Data for analysis -
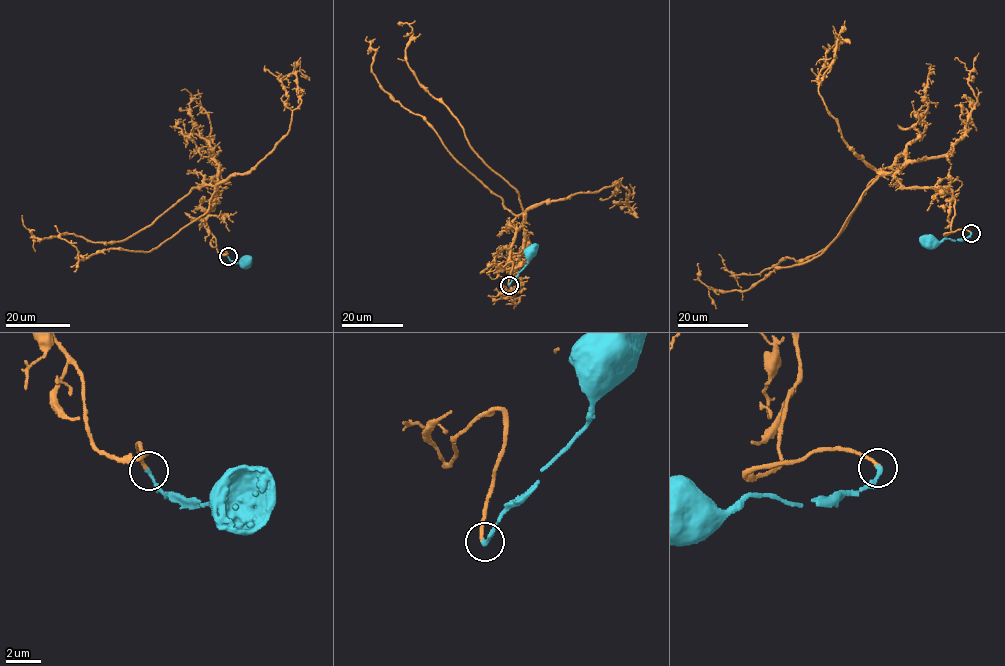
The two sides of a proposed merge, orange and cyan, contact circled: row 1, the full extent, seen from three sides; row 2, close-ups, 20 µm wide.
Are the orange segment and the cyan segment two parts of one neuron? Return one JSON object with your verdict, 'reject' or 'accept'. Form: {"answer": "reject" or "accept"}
==
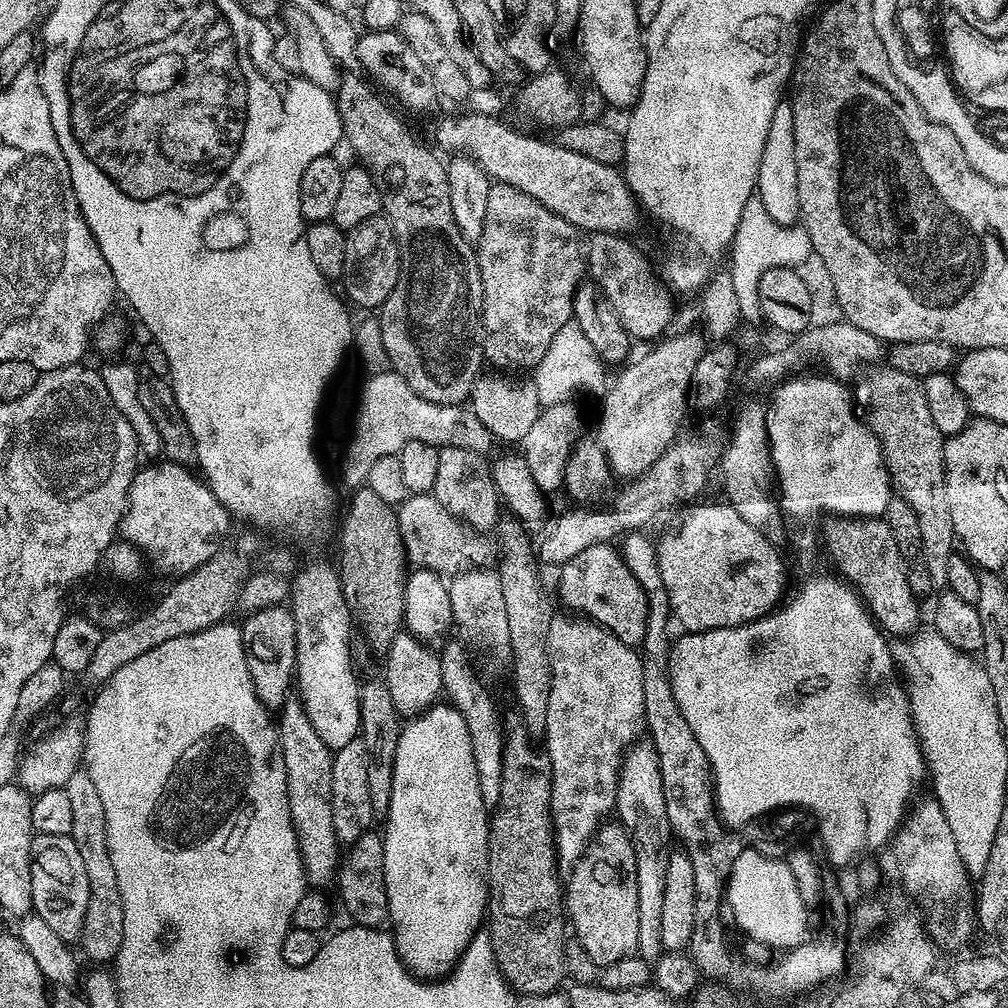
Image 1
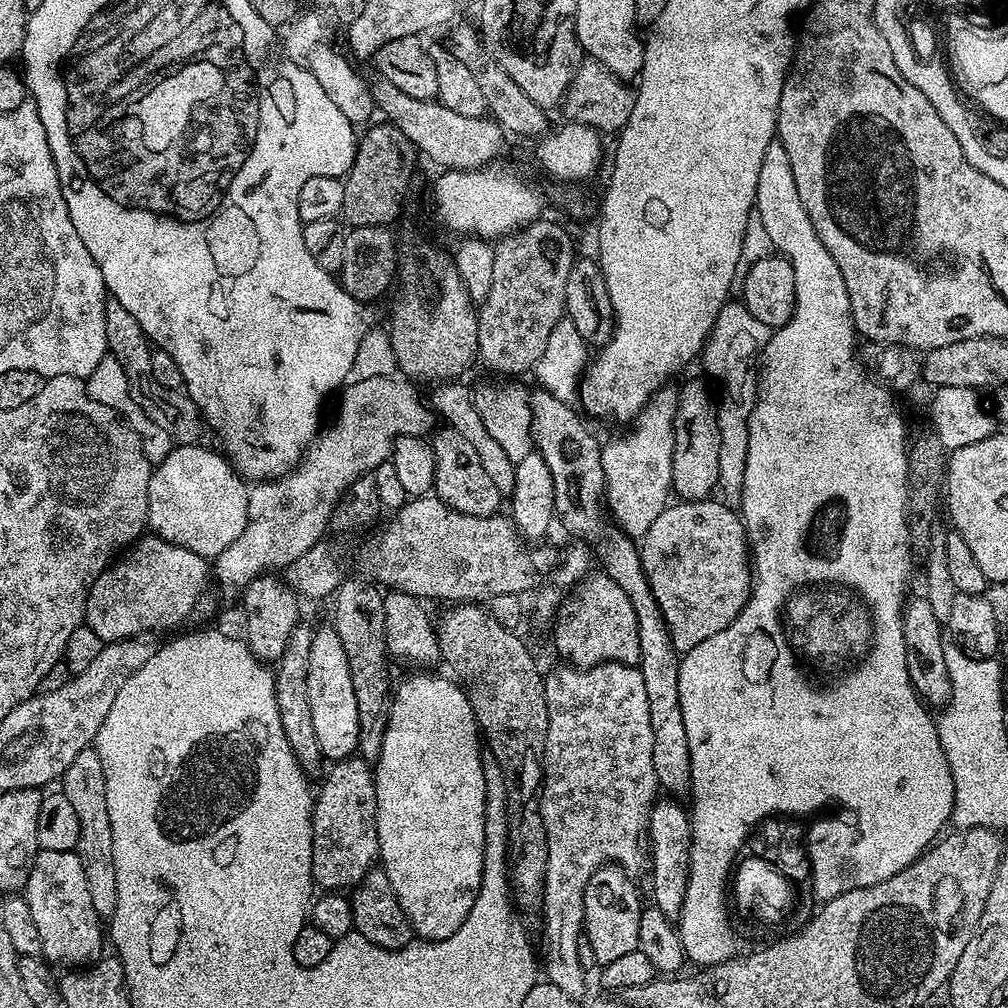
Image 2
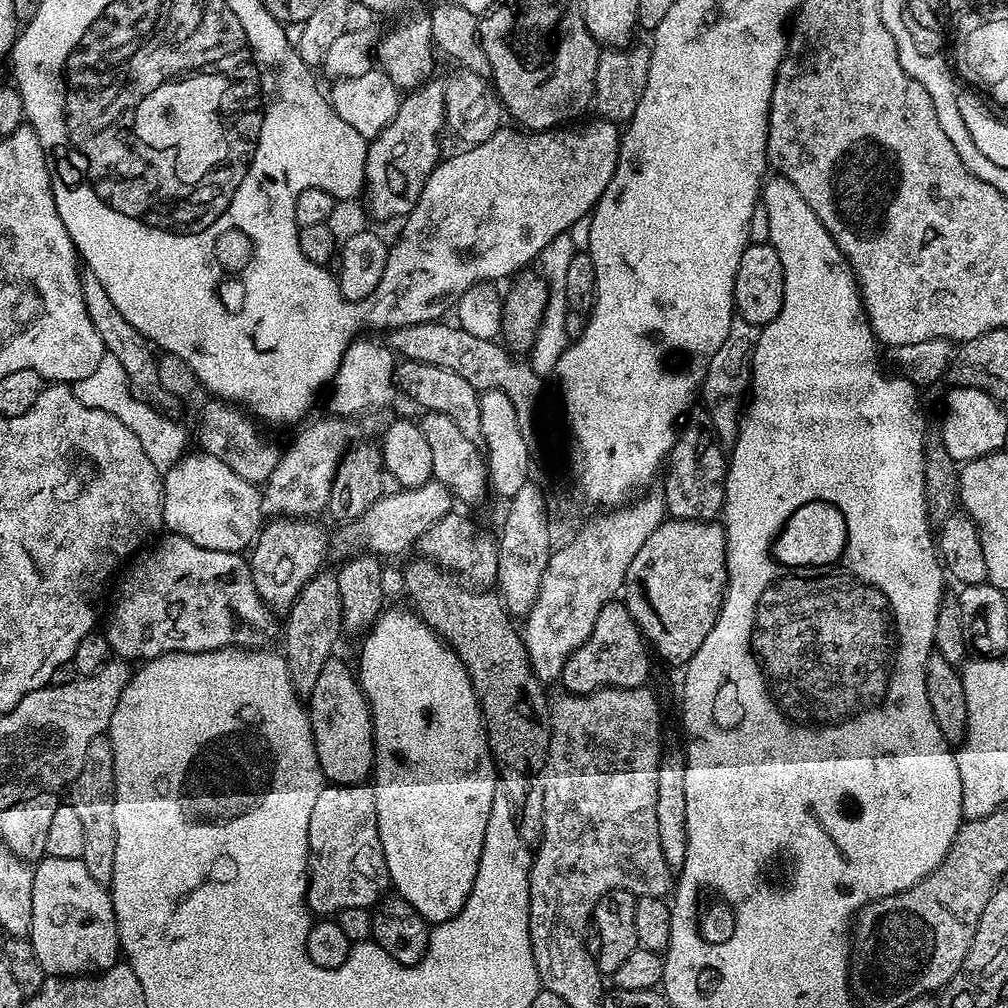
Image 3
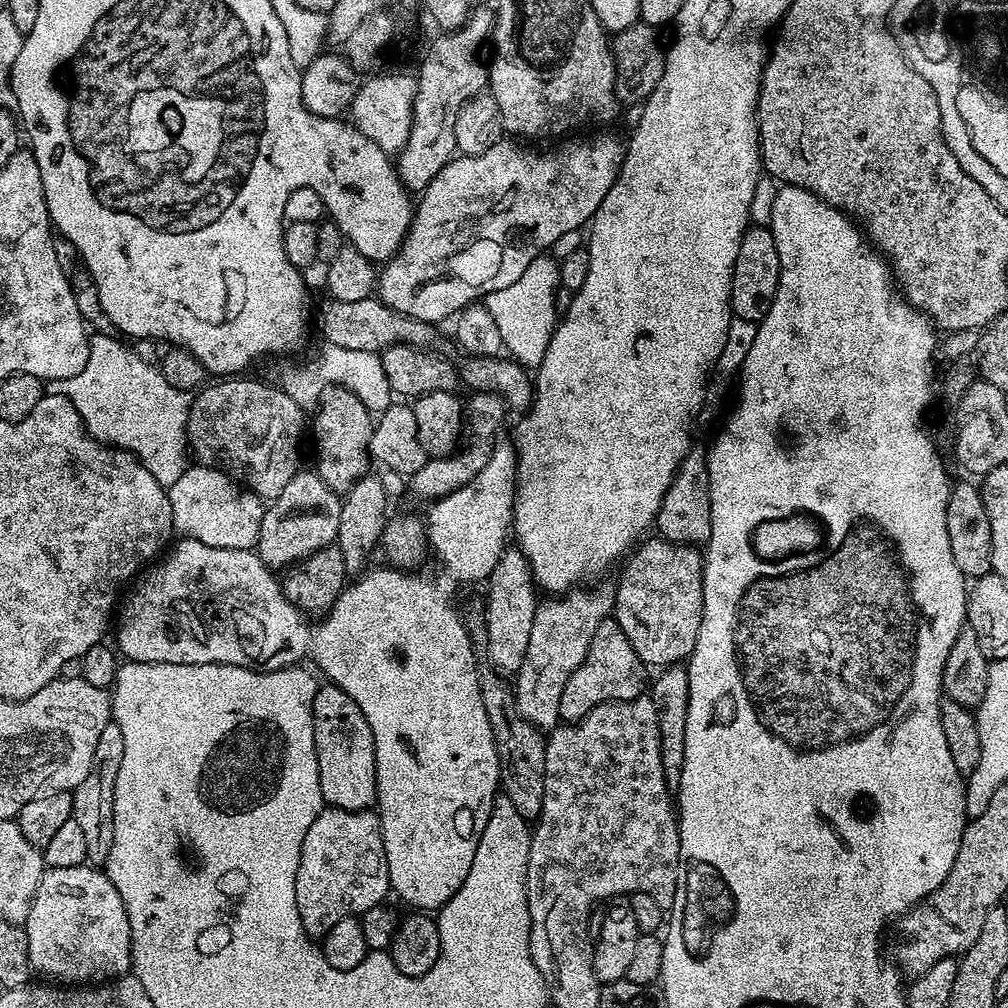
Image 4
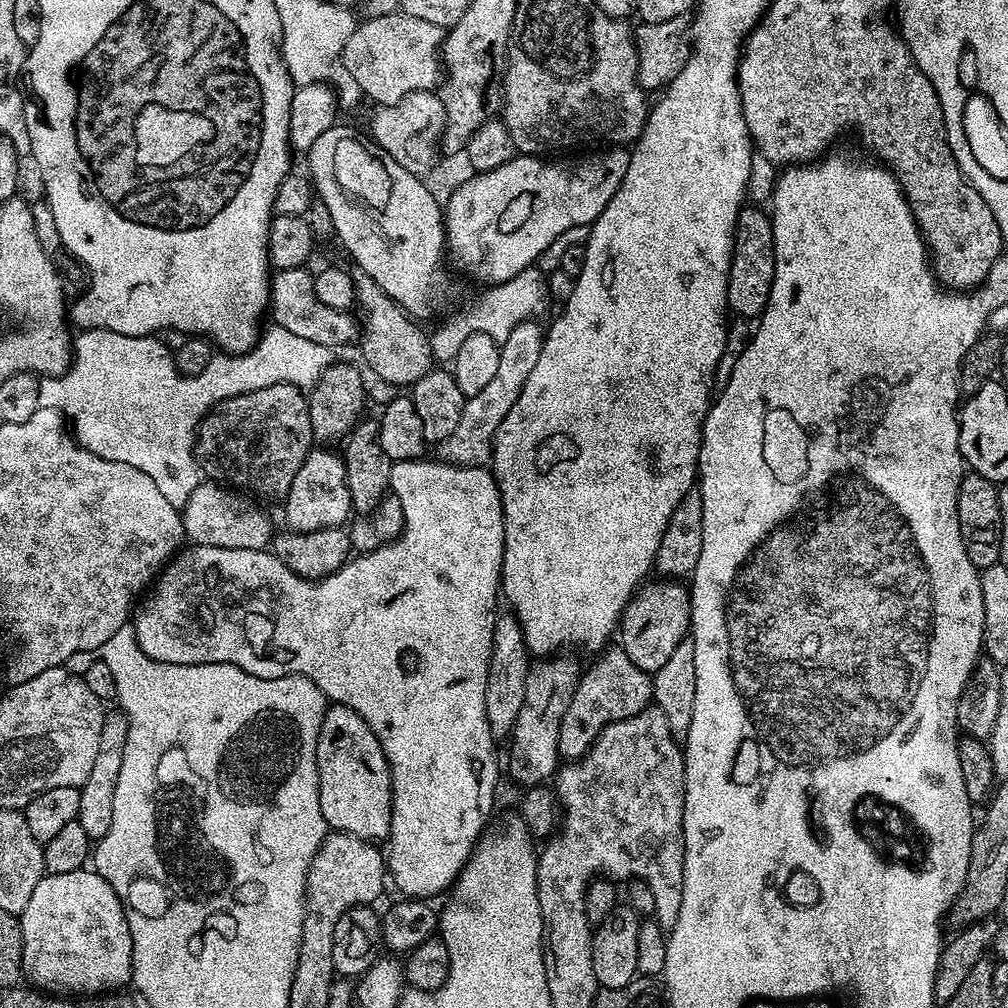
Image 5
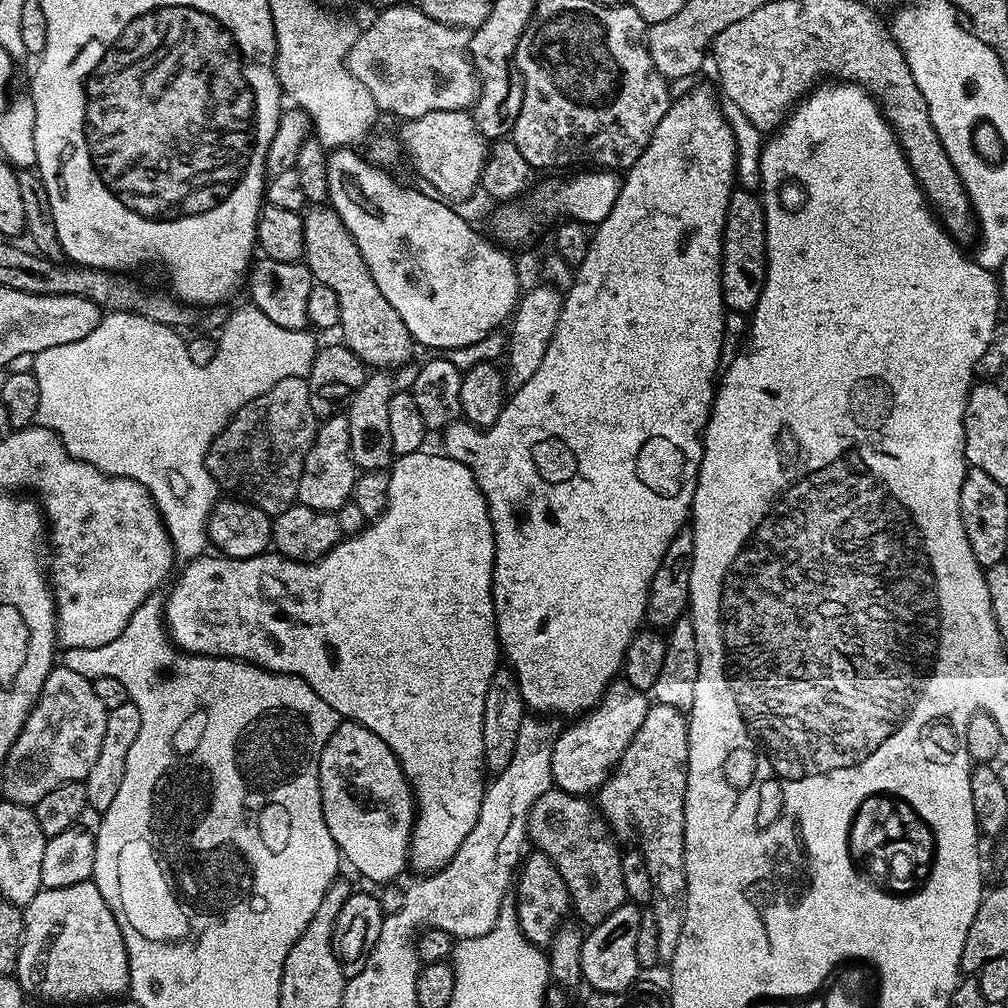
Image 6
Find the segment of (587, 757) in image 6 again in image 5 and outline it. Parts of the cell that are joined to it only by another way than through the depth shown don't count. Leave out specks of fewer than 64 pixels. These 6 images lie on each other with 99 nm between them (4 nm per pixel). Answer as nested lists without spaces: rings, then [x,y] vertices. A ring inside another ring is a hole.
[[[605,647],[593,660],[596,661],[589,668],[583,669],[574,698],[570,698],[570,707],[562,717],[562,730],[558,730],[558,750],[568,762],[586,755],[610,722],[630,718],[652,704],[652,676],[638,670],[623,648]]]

What the task asks - Check each line above for the word "cyan" and copy the ones that have it.

Result below -
The two sides of a proposed merge, orange and cyan, contact circled: row 1, the full extent, seen from three sides; row 2, close-ups, 20 µm wide.
Are the orange segment and the cyan segment two parts of one neuron? Return one JSON object with your verdict, 'reject' or 'accept'. Form: {"answer": "reject" or "accept"}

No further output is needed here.